Find each line below that includes "middle", then copy it.
━━━━━━━━━━━━━━━━━━━━━━━━━━━━━━
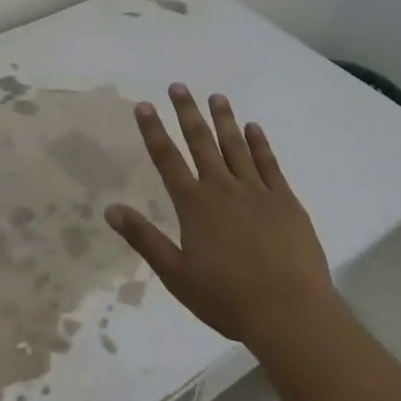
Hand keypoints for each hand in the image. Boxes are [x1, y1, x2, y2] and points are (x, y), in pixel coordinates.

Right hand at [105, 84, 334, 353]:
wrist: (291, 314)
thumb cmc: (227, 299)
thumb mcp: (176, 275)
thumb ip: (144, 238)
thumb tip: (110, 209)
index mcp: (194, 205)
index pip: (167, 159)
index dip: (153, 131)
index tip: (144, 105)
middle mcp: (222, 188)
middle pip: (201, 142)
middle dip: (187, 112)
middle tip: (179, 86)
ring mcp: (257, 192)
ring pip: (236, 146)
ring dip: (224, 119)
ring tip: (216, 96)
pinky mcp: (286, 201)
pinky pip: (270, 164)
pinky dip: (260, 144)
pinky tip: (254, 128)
━━━━━━━━━━━━━━━━━━━━━━━━━━━━━━
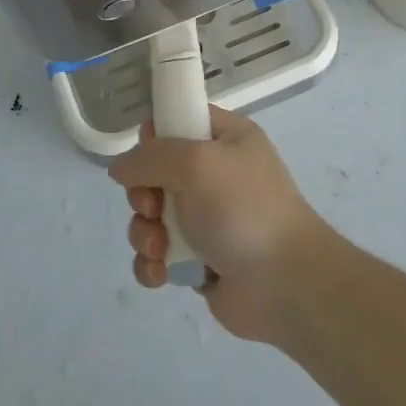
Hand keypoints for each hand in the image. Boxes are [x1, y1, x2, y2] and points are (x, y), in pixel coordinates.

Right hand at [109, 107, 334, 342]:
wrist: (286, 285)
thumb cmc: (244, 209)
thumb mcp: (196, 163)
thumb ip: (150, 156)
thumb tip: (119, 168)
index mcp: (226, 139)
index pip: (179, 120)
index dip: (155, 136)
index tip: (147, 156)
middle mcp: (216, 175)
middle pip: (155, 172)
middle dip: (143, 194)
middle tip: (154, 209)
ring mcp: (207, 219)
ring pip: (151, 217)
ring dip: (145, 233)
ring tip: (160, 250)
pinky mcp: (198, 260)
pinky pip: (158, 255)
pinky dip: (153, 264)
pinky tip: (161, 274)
━━━━━━━━━━━━━━━━━━━━━━━━━━━━━━
#### [PROBLEM SOLUTION]
middle mcp: (222, 188)
middle pip: (201, 142)
middle dip: (187, 112)
middle tip: (179, 86)
middle mcp: (216, 175)
middle pip: (155, 172)
middle dip: (143, 194)
middle tip: (154, 209)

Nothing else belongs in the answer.